* **YOUR OBJECTIVE**: Taking the line with "NextPCB supports the" as the first and the line with "California, providing a" as the last, set down exactly every line in that range from the entries below, and no more.

(Stored data entries)
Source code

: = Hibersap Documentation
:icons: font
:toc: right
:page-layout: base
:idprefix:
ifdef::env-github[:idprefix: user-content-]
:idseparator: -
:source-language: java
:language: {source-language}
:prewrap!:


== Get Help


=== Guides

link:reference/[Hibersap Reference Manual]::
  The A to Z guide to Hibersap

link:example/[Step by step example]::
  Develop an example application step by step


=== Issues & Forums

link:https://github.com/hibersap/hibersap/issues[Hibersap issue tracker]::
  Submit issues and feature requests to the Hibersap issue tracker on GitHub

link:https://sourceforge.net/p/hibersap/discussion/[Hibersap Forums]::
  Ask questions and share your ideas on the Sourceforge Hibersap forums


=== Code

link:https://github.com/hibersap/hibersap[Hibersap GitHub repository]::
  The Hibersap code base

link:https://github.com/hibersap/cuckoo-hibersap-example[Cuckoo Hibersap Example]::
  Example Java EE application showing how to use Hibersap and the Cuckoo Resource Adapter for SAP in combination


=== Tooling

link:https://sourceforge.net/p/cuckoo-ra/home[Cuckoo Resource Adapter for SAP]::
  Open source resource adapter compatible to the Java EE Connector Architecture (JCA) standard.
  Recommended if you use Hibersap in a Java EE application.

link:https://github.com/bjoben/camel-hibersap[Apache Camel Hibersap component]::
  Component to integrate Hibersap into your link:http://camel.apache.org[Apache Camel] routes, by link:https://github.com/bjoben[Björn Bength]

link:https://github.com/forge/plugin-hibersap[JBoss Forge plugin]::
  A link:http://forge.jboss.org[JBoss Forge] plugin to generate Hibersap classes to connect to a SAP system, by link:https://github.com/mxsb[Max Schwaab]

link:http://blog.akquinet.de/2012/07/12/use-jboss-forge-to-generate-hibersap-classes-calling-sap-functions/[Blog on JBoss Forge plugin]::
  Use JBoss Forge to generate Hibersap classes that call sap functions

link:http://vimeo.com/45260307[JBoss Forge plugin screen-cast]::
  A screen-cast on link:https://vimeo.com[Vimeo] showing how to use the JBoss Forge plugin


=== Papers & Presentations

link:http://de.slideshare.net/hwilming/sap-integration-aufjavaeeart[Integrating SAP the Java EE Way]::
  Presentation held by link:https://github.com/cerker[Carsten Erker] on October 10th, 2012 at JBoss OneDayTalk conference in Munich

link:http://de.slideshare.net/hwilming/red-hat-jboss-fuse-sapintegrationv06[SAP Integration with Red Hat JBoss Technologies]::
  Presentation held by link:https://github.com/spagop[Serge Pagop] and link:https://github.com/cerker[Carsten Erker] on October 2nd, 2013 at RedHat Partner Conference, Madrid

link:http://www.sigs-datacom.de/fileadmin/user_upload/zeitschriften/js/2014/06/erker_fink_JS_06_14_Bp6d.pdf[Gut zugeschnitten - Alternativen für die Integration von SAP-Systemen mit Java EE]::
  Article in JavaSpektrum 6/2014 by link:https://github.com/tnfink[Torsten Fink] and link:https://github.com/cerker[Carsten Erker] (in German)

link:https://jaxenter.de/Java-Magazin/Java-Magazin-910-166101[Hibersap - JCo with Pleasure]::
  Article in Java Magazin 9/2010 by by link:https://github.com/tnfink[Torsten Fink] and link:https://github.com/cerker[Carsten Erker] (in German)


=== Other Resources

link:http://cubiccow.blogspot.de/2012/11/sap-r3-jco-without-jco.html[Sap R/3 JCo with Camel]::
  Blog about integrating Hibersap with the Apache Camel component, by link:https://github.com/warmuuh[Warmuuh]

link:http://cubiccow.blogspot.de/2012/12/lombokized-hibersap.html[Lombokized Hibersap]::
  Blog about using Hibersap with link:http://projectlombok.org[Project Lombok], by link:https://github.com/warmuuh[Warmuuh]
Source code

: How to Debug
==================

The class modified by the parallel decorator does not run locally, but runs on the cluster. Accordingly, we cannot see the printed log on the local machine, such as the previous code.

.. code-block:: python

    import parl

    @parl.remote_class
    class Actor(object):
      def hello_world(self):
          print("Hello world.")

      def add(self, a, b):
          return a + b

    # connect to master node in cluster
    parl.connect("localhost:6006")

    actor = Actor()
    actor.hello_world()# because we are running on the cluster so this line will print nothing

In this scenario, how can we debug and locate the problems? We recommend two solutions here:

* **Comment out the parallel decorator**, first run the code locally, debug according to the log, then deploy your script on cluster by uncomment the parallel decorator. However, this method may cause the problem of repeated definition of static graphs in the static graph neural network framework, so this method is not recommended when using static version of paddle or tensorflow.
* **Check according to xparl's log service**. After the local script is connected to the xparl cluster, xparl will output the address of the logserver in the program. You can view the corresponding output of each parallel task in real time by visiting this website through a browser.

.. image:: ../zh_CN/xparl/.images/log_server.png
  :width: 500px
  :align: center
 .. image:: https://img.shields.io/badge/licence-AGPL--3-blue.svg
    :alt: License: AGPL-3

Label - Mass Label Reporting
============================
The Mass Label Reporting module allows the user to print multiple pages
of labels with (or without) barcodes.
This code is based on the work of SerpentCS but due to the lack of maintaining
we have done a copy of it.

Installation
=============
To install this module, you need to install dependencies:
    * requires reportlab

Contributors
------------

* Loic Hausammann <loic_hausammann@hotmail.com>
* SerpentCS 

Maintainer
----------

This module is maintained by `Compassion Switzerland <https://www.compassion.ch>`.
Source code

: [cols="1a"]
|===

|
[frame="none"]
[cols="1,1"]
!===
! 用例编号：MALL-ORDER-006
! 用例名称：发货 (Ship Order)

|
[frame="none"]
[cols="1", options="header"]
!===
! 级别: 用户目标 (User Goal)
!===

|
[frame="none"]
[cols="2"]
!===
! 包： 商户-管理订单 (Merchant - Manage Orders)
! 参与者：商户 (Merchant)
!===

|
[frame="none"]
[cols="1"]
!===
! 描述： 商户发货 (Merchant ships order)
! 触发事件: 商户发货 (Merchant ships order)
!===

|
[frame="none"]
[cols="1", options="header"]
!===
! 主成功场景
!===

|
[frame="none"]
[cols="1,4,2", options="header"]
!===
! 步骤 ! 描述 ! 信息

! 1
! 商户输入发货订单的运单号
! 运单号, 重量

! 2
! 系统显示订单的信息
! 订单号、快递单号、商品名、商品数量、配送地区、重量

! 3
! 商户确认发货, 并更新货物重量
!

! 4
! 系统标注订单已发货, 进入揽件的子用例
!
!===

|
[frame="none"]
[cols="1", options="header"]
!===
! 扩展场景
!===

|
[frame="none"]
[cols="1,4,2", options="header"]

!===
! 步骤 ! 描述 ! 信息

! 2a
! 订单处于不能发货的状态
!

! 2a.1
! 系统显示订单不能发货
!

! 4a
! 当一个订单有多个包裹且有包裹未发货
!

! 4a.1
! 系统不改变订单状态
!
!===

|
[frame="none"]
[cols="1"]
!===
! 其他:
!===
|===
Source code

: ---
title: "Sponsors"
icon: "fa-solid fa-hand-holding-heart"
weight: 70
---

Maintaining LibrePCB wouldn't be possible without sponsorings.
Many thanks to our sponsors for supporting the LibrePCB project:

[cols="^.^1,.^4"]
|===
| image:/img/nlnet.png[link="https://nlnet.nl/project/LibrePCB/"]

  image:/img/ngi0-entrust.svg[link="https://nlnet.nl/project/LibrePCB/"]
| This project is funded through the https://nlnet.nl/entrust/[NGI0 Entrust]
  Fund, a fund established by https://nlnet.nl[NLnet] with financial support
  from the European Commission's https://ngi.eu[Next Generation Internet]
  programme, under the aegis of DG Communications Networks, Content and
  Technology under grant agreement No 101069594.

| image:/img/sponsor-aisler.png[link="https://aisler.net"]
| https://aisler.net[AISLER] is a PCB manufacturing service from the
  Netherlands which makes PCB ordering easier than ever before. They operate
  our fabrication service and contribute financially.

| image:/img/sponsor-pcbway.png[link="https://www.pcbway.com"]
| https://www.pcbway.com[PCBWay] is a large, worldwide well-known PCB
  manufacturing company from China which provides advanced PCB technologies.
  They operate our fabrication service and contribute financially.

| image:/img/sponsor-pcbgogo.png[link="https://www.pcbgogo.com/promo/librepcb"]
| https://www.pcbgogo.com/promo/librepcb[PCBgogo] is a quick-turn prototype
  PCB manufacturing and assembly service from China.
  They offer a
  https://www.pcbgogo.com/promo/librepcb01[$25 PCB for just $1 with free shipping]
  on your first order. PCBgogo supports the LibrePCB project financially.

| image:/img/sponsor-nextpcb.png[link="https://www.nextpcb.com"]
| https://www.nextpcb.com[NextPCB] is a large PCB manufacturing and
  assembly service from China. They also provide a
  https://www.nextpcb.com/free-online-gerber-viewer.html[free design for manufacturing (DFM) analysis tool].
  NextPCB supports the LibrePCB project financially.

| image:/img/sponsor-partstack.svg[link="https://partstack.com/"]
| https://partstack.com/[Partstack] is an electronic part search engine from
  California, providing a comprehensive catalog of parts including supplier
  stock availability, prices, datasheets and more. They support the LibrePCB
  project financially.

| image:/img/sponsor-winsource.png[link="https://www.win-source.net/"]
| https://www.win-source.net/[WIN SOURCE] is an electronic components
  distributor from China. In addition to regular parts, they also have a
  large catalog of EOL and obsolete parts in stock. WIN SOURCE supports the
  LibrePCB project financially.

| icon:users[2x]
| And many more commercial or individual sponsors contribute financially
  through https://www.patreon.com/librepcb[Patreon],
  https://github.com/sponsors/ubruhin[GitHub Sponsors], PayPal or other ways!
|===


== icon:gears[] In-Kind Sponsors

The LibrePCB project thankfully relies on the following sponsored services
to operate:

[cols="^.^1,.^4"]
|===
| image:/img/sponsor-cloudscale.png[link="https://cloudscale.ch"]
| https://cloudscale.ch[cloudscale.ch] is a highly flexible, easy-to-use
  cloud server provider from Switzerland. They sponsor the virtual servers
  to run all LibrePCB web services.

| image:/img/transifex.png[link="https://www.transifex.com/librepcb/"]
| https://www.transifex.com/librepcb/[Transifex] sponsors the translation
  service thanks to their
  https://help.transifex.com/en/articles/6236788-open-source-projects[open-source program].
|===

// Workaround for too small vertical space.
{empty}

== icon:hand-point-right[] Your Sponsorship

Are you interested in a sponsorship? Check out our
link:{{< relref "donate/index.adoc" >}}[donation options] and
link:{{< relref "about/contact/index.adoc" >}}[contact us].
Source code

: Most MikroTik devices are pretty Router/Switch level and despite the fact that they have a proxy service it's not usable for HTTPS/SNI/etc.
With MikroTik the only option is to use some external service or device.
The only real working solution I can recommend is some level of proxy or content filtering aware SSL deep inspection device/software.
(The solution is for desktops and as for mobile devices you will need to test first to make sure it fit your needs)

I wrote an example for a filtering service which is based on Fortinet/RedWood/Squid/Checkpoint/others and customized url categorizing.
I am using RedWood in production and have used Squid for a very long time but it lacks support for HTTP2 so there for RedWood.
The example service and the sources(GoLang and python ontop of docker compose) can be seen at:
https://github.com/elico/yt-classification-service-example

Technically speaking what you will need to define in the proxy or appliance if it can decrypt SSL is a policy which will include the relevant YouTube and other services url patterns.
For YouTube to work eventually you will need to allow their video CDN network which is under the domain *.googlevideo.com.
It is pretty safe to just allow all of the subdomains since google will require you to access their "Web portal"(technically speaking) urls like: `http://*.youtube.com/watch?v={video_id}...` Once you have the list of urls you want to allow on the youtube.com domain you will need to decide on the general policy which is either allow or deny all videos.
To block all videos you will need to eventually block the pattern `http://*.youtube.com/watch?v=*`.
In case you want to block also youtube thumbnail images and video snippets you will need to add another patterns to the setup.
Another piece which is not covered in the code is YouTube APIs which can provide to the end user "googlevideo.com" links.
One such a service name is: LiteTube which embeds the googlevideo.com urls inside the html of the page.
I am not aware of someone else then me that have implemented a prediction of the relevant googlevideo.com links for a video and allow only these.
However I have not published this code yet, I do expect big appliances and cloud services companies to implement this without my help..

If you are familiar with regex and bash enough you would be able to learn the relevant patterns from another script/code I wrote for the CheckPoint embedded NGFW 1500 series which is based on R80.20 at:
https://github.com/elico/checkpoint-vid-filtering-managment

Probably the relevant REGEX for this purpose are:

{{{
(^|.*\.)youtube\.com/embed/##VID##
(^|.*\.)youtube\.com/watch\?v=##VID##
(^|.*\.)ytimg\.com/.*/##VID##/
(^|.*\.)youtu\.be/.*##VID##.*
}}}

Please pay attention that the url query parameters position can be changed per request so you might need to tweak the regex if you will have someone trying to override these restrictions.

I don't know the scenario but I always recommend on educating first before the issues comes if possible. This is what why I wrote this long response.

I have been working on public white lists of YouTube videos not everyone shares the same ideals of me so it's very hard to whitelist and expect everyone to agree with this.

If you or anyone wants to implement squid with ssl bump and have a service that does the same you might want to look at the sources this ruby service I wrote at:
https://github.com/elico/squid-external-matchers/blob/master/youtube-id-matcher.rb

* **RESPONSE AREA**:
  NextPCB supports the LibrePCB project financially.

| image:/img/sponsor-partstack.svg[link="https://partstack.com/"]
| https://partstack.com/[Partstack] is an electronic part search engine from
  California, providing a comprehensive catalog of parts including supplier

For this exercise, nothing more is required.